Exercise aim
Please filter the entries for the word "input" and copy every line that has it.

** Material shown follows **

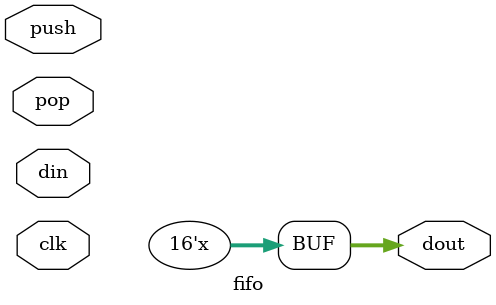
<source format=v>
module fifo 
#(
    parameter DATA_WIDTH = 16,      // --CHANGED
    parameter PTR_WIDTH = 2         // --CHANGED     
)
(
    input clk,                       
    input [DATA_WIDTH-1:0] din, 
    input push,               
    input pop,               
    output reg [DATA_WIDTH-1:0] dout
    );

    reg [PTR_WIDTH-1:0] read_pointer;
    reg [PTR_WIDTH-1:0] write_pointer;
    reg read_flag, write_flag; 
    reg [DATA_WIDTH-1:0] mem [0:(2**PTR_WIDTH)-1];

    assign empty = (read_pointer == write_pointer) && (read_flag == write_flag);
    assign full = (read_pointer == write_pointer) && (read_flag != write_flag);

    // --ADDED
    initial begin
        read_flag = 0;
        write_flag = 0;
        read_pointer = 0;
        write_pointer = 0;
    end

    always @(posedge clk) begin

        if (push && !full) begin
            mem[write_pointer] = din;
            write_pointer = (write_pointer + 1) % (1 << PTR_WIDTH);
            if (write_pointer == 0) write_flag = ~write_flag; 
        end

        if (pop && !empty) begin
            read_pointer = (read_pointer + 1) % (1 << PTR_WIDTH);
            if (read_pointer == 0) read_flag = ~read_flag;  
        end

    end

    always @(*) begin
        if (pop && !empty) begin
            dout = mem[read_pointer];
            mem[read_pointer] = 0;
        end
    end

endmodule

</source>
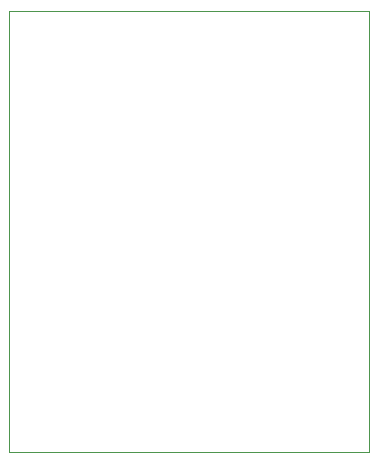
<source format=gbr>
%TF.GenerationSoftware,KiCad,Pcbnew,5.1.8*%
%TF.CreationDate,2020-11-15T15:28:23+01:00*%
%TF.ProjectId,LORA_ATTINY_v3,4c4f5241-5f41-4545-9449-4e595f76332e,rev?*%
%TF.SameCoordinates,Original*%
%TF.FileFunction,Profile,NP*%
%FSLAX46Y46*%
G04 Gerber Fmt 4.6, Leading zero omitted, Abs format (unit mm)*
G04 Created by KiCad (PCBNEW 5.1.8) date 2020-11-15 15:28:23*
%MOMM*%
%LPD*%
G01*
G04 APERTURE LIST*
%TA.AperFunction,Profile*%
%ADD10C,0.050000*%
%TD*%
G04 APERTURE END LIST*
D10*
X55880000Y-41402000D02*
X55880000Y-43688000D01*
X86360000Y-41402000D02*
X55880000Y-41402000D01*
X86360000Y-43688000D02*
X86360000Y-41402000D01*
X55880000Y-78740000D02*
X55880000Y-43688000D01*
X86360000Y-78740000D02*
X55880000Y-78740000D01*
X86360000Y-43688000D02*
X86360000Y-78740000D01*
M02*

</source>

** End of Material shown **

Answer section
    input clk,                       
    input [DATA_WIDTH-1:0] din, 
    input push,               
    input pop,               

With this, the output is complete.